[[ GIVEN DATA, beginning ]]

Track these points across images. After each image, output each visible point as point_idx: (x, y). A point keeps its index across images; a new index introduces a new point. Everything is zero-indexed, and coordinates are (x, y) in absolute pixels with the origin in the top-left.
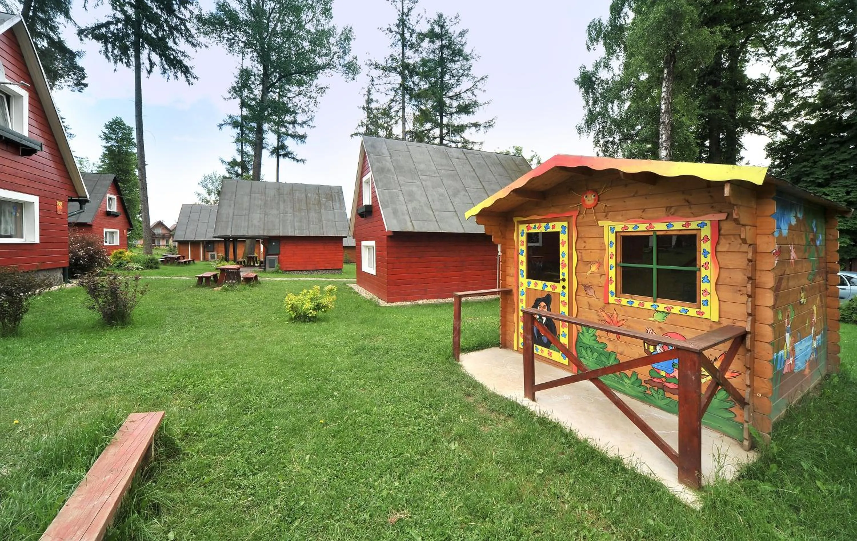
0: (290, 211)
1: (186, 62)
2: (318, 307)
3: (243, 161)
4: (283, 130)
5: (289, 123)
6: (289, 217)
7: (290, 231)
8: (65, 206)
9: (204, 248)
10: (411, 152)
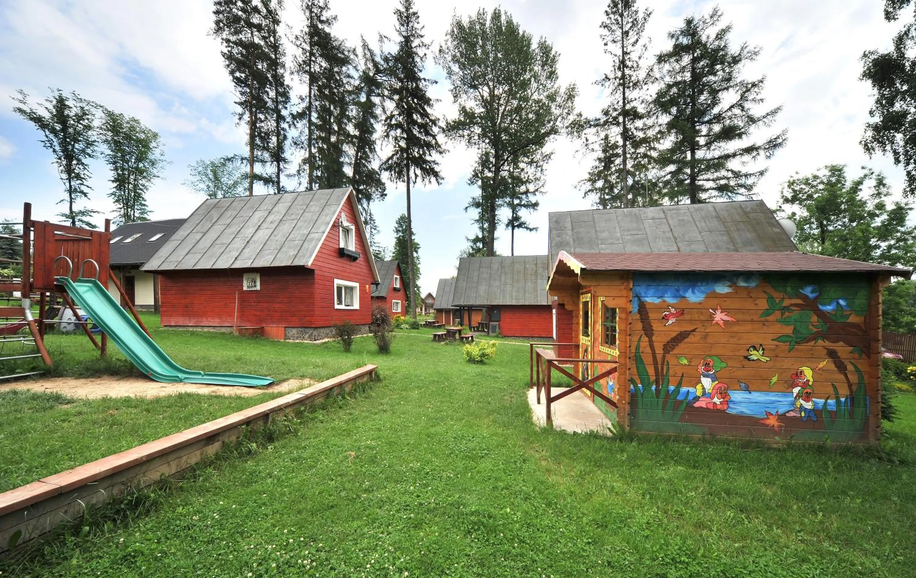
0: (509, 281)
1: (437, 168)
2: (483, 355)
3: (484, 237)
4: (516, 202)
5: (522, 194)
6: (509, 288)
7: (508, 299)
8: (370, 288)
9: (453, 315)
10: (596, 220)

[[ GIVEN DATA, end ]]

Please give the data again in full, exactly as written, but without any images.

> [OUTPUT]
Track these points across images. After each image, output each visible point as point_idx: (x, y). A point keeps its index across images; a new index introduces a new point. Everything is zero-indexed, and coordinates are (x, y) in absolute pixels with the origin in the top-left.
0: (290, 211)
1: (186, 62)
2: (318, 307)
3: (243, 161)
4: (283, 130)
5: (289, 123)
6: (289, 217)
7: (290, 231)
8: (65, 206)
9: (204, 248)
10: (411, 152)
0: (509, 281)
1: (437, 168)
2: (483, 355)
3: (484, 237)
4: (516, 202)
5: (522, 194)
6: (509, 288)
7: (508, 299)
8: (370, 288)
9: (453, 315)
10: (596, 220)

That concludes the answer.